ちょっと凹凹

つらつら考えて・・・くよくよぼやきましょう

死の伝え方

リエゾン」の最終話を見て、あらためて子どもへの「死」の伝え方って難しいなと思いました。

作中では、ASDの女児が母親の死を理解する経過を描いています。病院長もASDという設定で幼少期に同様の経験をしているので、死を伝える場面が2回出て来ます。伝える側の俳優さんが風吹ジュンさんと三浦貴大さんだったのですが、その難しさが伝わってきました。特に尺の長かった三浦さんのためらう感じや思い切る感じが現実的な感じがしました。専門家じゃないから分からないのですけど、台詞に混じる息が個人的には良かったなぁなんて。

 

自分自身の記憶に残る一番古い葬式って祖父か同級生なのですが、どちらだったのだろう?7歳くらいだったと思うんですけど、その場で悲しいと思った記憶はあまりないです。
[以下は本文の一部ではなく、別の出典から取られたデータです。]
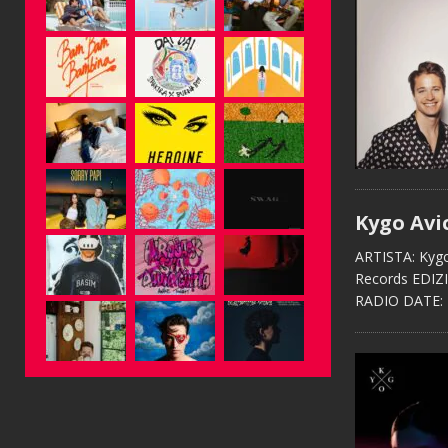
Kygo Avic
ARTISTA: Kygo
Records EDIZIO
RADIO DATE: 2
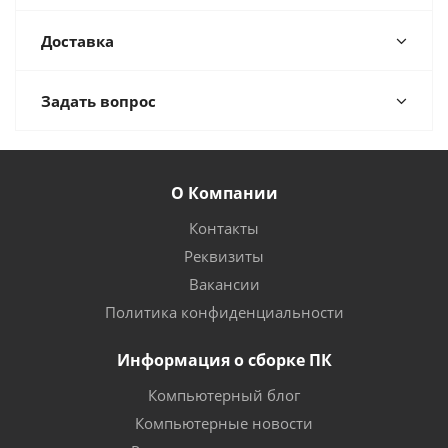
Доставка
Задать вопрос
О Компании
Контакты
Реквизиты
Вакансии
Политика конфиденциальности
Информация о сборке ПК
Компьютерный блог
Компьютерные новости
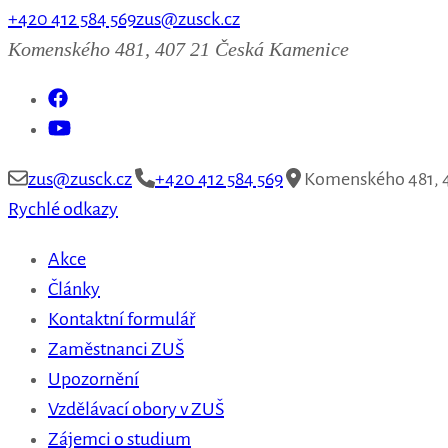
+420 412 584 569
zus@zusck.cz
Komenského 481, 407 21 Česká Kamenice
zus@zusck.cz
+420 412 584 569
Komenského 481, 4
Rychlé odkazy
Akce
Články
Kontaktní formulář
Zaměstnanci ZUŠ
Upozornění
Vzdělávací obory v ZUŠ
Zájemci o studium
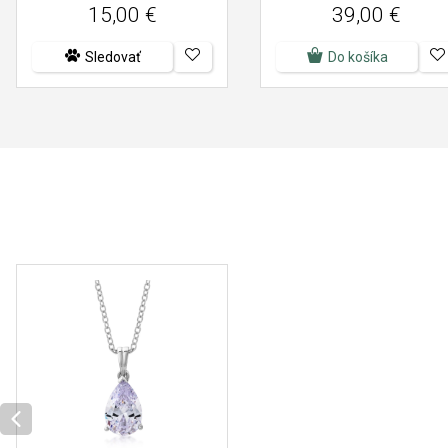
15,00 €
39,00 €
Sledovať
Do košíka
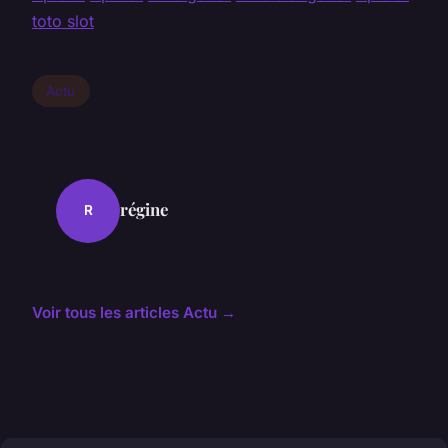
toto slot
Actu
régine
R
Voir tous les articles Actu →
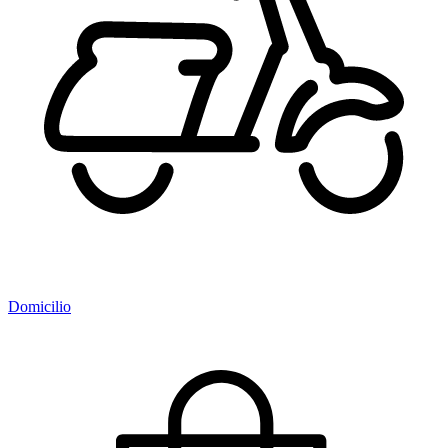
Domicilio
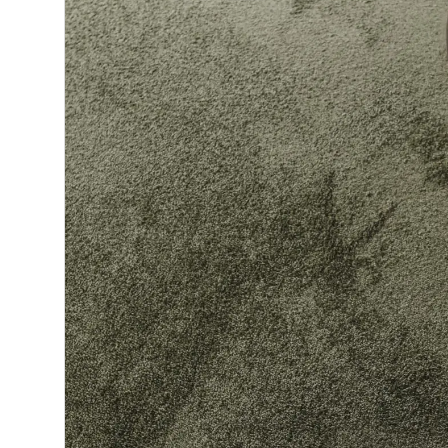
Makuuhuone
Pöydät ja tuolit
Säilytys
Työpöydät ja työtuolit
Matot
VM-Carpet
Villamatot
Sileäksi kudotut matot
Pyöreät matot
Lyhytnukkaiset matot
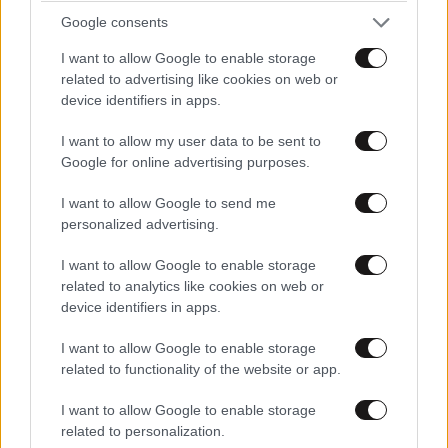
Google consents
I want to allow Google to enable storage
related to advertising like cookies on web or
device identifiers in apps.
ΚΟΣΜΟΣ
08·08·2026 04:58
Στα ίχνη της «Αράχνης» του Άσαντ: Ο
I want to allow my user data to be sent to
άνθρωπος των βασανιστηρίων της Συρίας
Google for online advertising purposes.
εντοπίστηκε στη Ρωσία
I want to allow Google to send me
personalized advertising.
I want to allow Google to enable storage
related to analytics like cookies on web or
device identifiers in apps.
I want to allow Google to enable storage
related to functionality of the website or app.
I want to allow Google to enable storage
related to personalization.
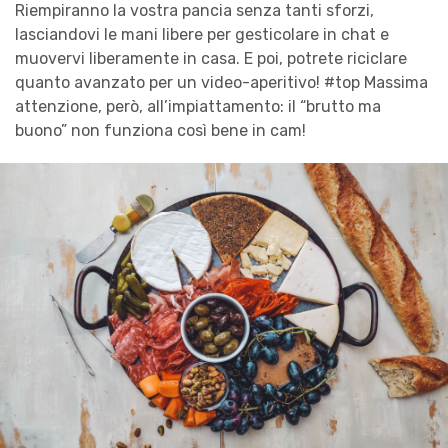
Riempiranno la vostra pancia senza tanti sforzi,
lasciandovi le mani libere per gesticolare in chat e
muovervi liberamente in casa. E poi, potrete riciclare
quanto avanzato per un video-aperitivo! #top Massima
attenzione, però, all’impiattamento: il “brutto ma
buono” non funziona così bene in cam!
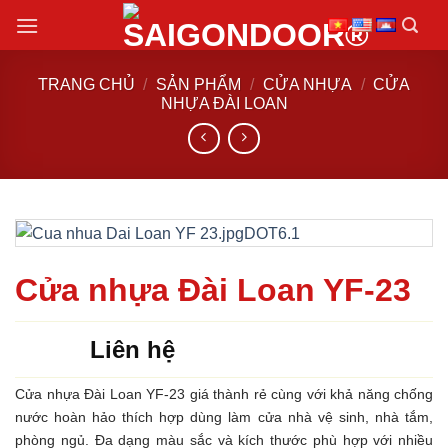
Chuyển
đến
nội
TRANG CHỦ
/
SẢN PHẨM
/
CỬA NHỰA
/
CỬA
dung
NHỰA ĐÀI LOAN
Cửa nhựa Đài Loan YF-23
Liên hệ
Cửa nhựa Đài Loan YF-23 giá thành rẻ cùng với khả năng chống
nước hoàn hảo thích hợp dùng làm cửa nhà vệ sinh, nhà tắm,
phòng ngủ. Đa dạng màu sắc và kích thước phù hợp với nhiều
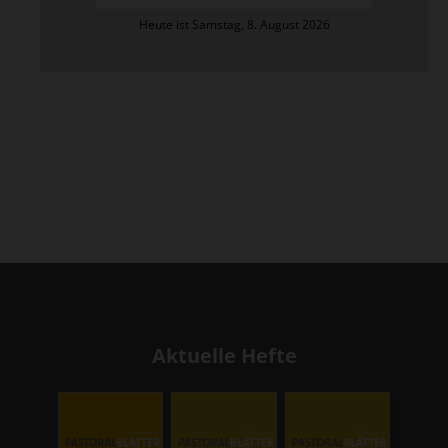
Heute ist Samstag, 8. August 2026
Aktuelle Hefte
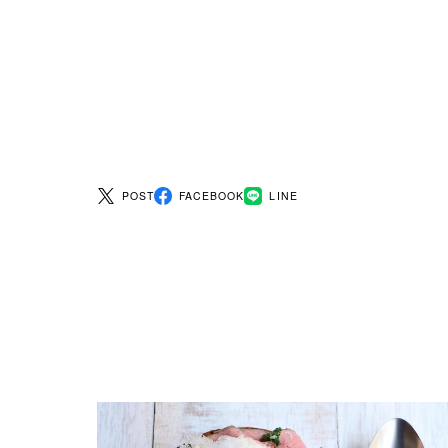
POST
FACEBOOK
LINE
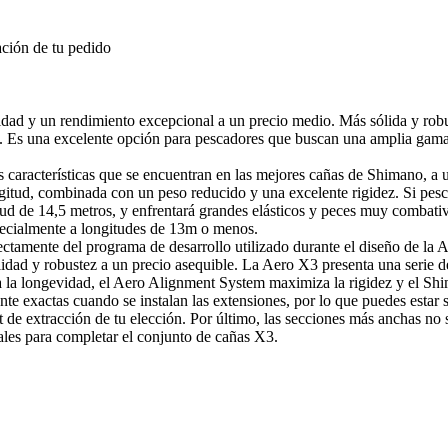
ción de tu pedido
dad y un rendimiento excepcional a un precio medio. Más sólida y robus
. Es una excelente opción para pescadores que buscan una amplia gama d
as características que se encuentran en las mejores cañas de Shimano, 
ngitud, combinada con un peso reducido y una excelente rigidez. Si pes
ud de 14,5 metros, y enfrentará grandes elásticos y peces muy combativo
pecialmente a longitudes de 13m o menos.
ectamente del programa de desarrollo utilizado durante el diseño de la
lidad y robustez a un precio asequible. La Aero X3 presenta una serie 
jora la longevidad, el Aero Alignment System maximiza la rigidez y el 
nte exactas cuando se instalan las extensiones, por lo que puedes estar
 kit de extracción de tu elección. Por último, las secciones más anchas 
onales para completar el conjunto de cañas X3.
ドラマの中でASDの子の感情について語られる場面がありました。祖父の葬式の時に大人たちがみんな泣く中で、火葬場の煙を見つめていた時に私は一体何を考えていたのでしょう?景色は断片的に覚えていますが気持ちは思い出せません。ただ、泣いた記憶はないです。だいぶ経って学生の頃に一人で墓参して、じわじわと悲しくなったのは覚えています。でもあれは悲しかったのかなぁ?寂しかったのかなぁ?

その祖父の3回忌だったと思うのですが、葬儀での木魚の音に反応して従兄と一緒に笑いを抑えるのに苦労したことがありました。少し前に見たお坊さんのコントが思い出されてしまったのでした。小学生なんてそんなものかなぁ、と思うのですが、後々、自分の特性の強さが分かると、一般的な子どもの反応じゃ無かったかも知れないなぁとも思う訳で・・・

 

ドラマの中では「天国に行った」「おばけになった」「星になった」などという伝え方を否定して、「いなくなった」「二度と会えない」事を伝えています。

子どもの頃に「天国に行った」「極楽へ行った」「空に昇った」「あの世へ行った」などは言われました。別世界に行って、現世の我々を見ているという説明です。

当時の環境ですが、神仏習合系の家で、何故かカトリックの幼稚園に通わされたので、神教仏教基督教の何でもあり状態でした。思い込みやすさも手伝って、「信仰心は薄いけれど地獄は恐い」という状態かなぁ?悪いことをしている子は地獄行きなので、自殺なんかできないのですけれど・・・「別世界がある」という概念形成は、思春期の自殺願望につながったと思います。当時としては多分とても苦しかったのですが、今考えると、「次の世界に逃避する」ってまだ余裕があるのかなぁと。「次がなくても今を終わりにしたい」と思ってしまうことだってあるのに・・・。まぁ、宗教観は人それぞれなので否定はできないモノですが、「別世界がある」というのが全ての人にとって現世を幸せに生きる事につながるワケではないと思うのです。

 

まぁ時代や環境もあるので、難しいかも知れませんが、宗教観無しで伝えてくれていたら、また違った価値観が育ったかも知れないと思います。昔話が豊富で、不思議な話に満ちていたあの時代では無理だったのは分かるのですがね。

今は特性を自覚しつつも分別がそれなりにあるつもりですが、葬儀では悲しいより寂しいかな?しかも、当日より時間が経ってから感じることの方が大きい。いつだったか弟くんが「人生は旅だ」と宣ってから、そういう感情になることが増えた気がします。というより、「悲しい」が分からなくなっているんじゃないか?という不安も。